Drifter was disappearing up it, bundle tucked under one arm. He skirted the fallen ruins of the house and turned down a side-street, escaping the boy’s gaze. With a quickly in-drawn breath, Bard finally moved from his place. Not knowing why he did it, drawn like a magnet to a blade, he followed Drifter’s path. Not too closely, not enough to overrun him around a corner. But when he reached the turning in the road he looked down it, seeing ahead the flicker of blue-gray and tan as Drifter rounded another corner. Fearing that he would be seen if he tailed him directly, Bard began to ghost haunt Drifter’s path from one street over, checking down alleys until he saw the silent figure pass.

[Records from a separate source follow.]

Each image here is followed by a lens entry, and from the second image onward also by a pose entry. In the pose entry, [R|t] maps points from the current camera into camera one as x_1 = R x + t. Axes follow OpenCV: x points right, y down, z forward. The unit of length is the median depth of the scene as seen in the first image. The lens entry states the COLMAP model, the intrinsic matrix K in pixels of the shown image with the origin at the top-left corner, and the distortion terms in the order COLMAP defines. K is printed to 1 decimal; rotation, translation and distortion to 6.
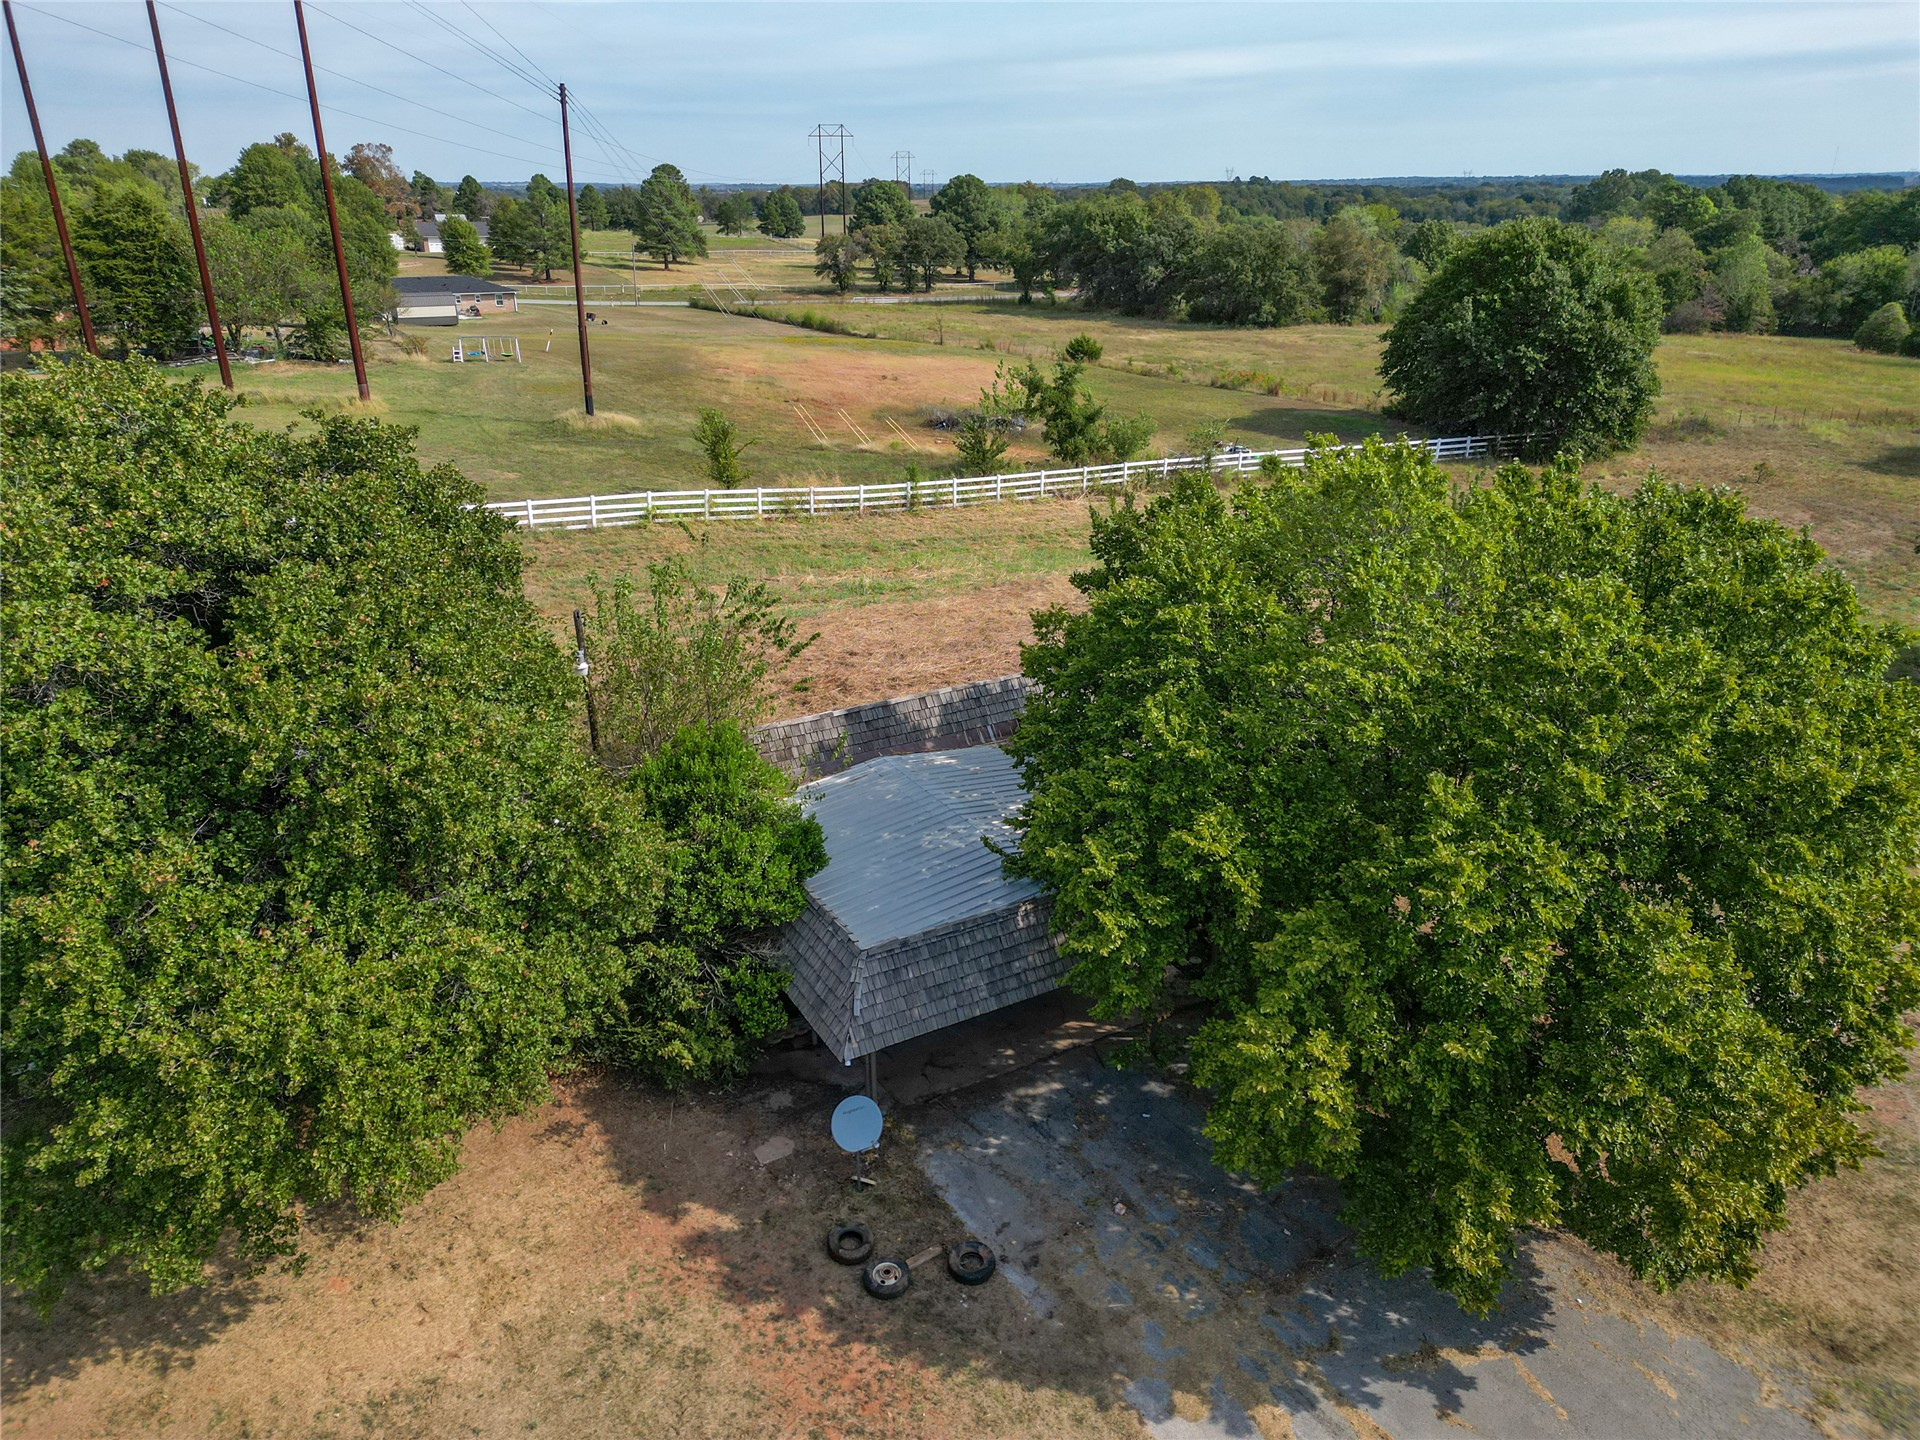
lens RADIAL K [[1339.6, 0, 963.7], [0, 1339.6, 720.8], [0, 0, 1]] dist [0.051876, -0.036315]
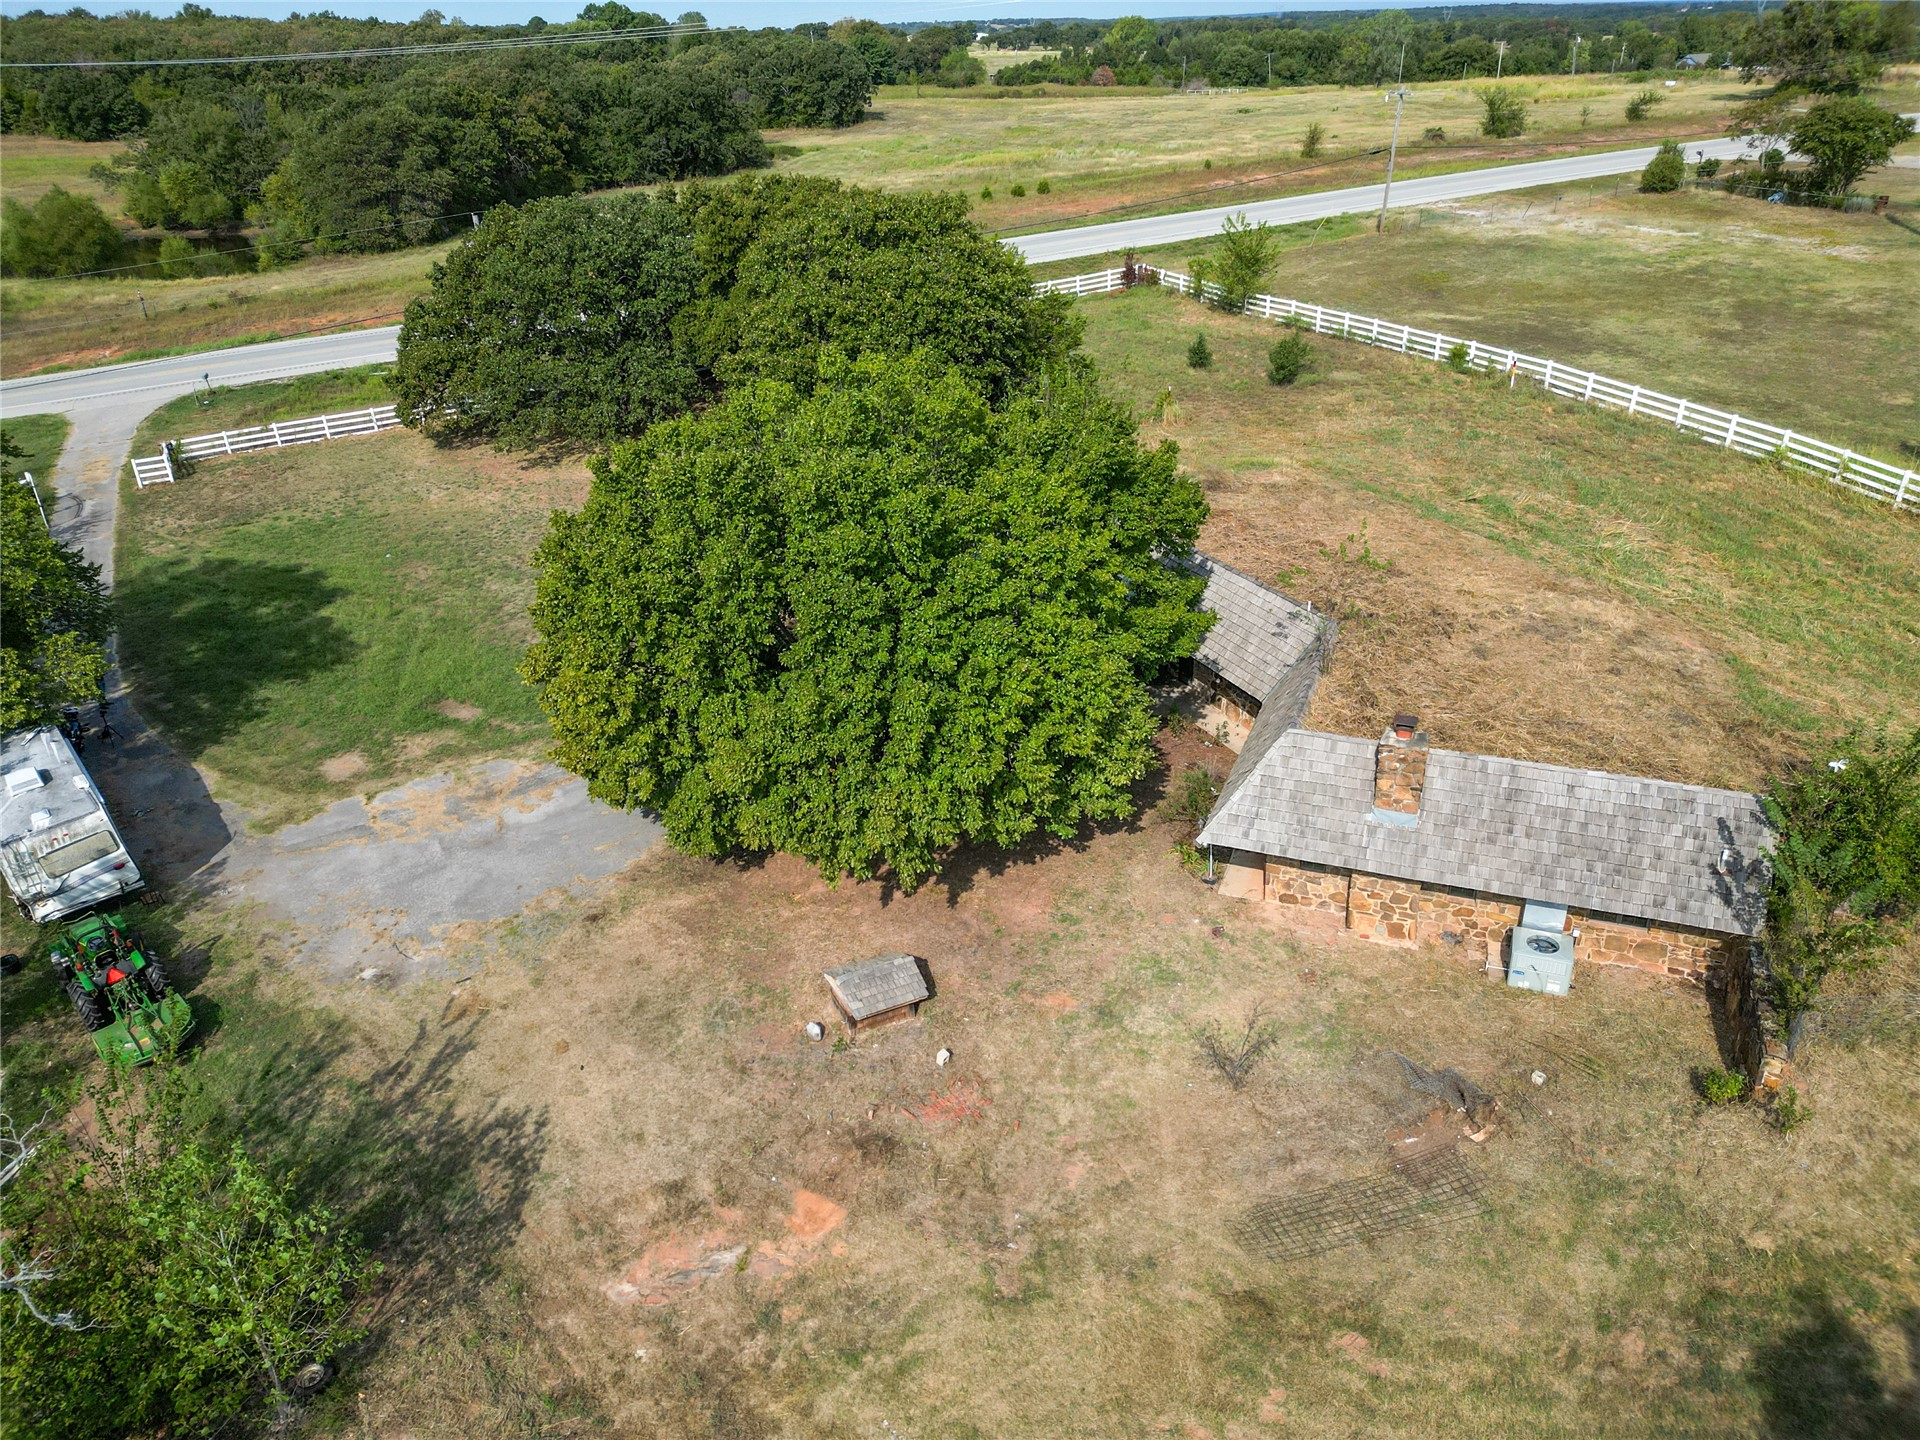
lens RADIAL K [[1339.6, 0, 963.6], [0, 1339.6, 725.4], [0, 0, 1]] dist [0.051876, -0.036315]
pose [[-0.096386, 0.464701, -0.880206, 1.844786], [-0.344679, 0.814025, 0.467504, -0.615718], [0.933759, 0.348450, 0.081712, 1.156341]]
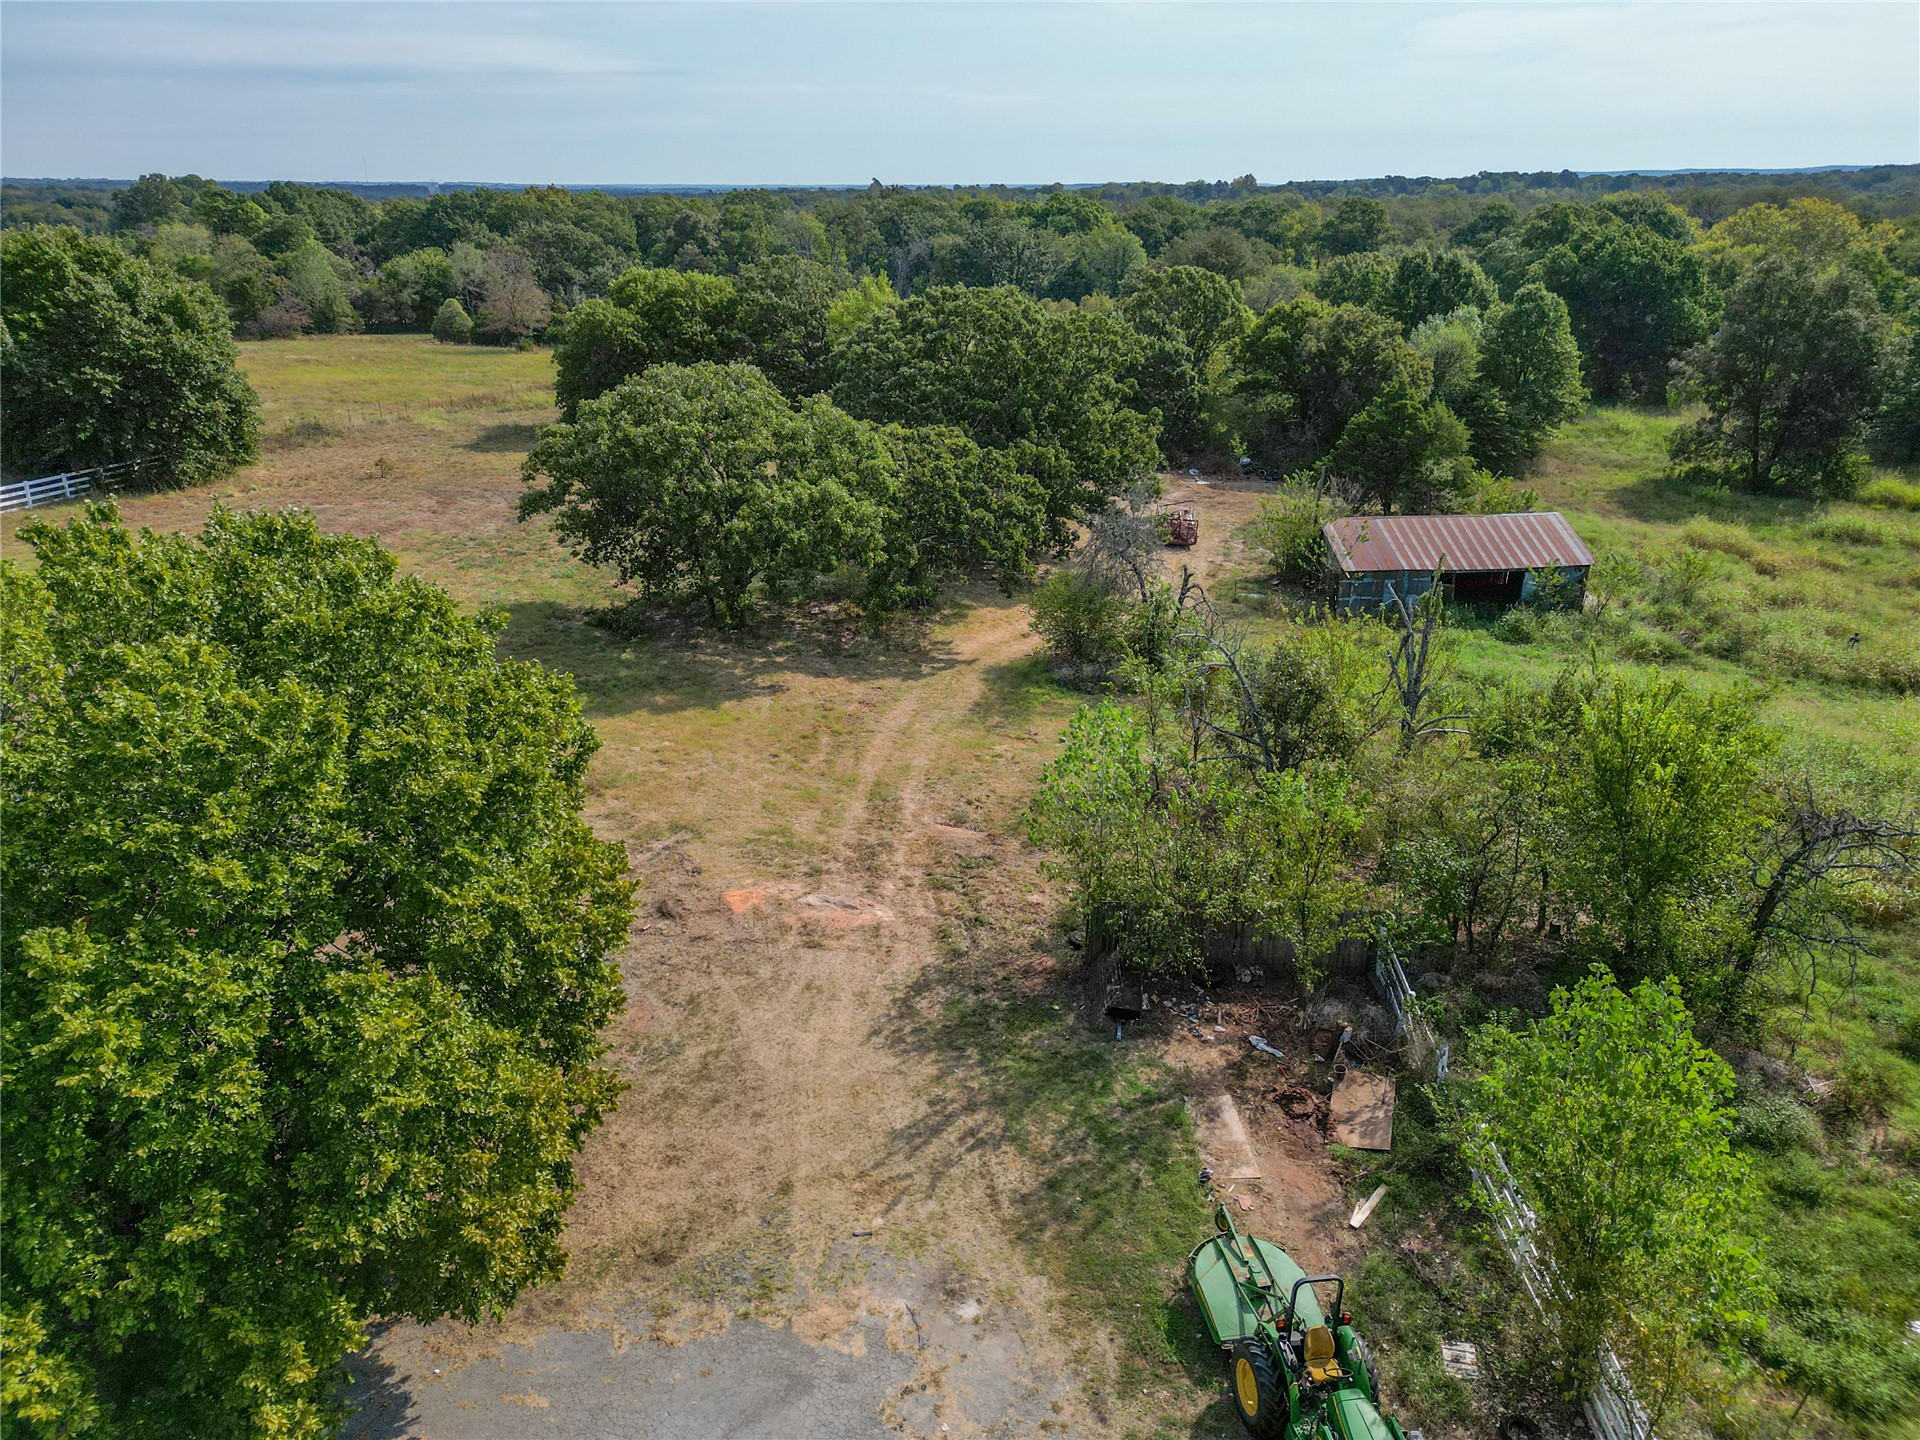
lens RADIAL K [[1339.6, 0, 947.9], [0, 1339.6, 714.0], [0, 0, 1]] dist [0.051876, -0.036315]
pose [[0.611575, -0.286223, 0.737599, 0.103908], [0.292133, 0.948084, 0.125681, -0.020722], [-0.735278, 0.138614, 0.663439, 0.049200]]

Eventually he lost the man around a corner. Not seeing him appear down the next side street, Bard determined to climb the tallest building he could find and see if he could spot Drifter from there. He did not dare continue on his way without knowing where the loner was, as he might accidentally run into him around any turning.
Choosing a building with steps up the outside leading to a platform on top (much more stable and empty than the last one) he quickly mounted the steps and had a view of the nearby streets. Shading his eyes with a hand, he peered all around. In no direction could he see a moving figure. The only living thing he could make out was a bloated red lizard of some sort resting on a stone nearby. It had huge bubbles of reddish material on its back legs like inflated rubber floating devices, and a head with a jaw too deep for its snout.
But after a moment of scanning the area, Bard noticed a building directly to the east which was set a little apart from the rest and surrounded by a rusty chain-link fence. It was a large, low building made of alternating white and blue stone, most of it still intact. A huge dome had once protected the central chamber of the place. Now it was smashed in and its broken shell screamed at the sky. The thing which attracted Bard’s attention was a large slab of granite set up vertically outside the building, just on the inside of the fence. It was worn and scorched from the disaster but still bore three large letters in faded blue. 'SPA’.
“The ancient springs!” Bard whispered, thumping his fist on the curb of the roof. “I’ve found it!”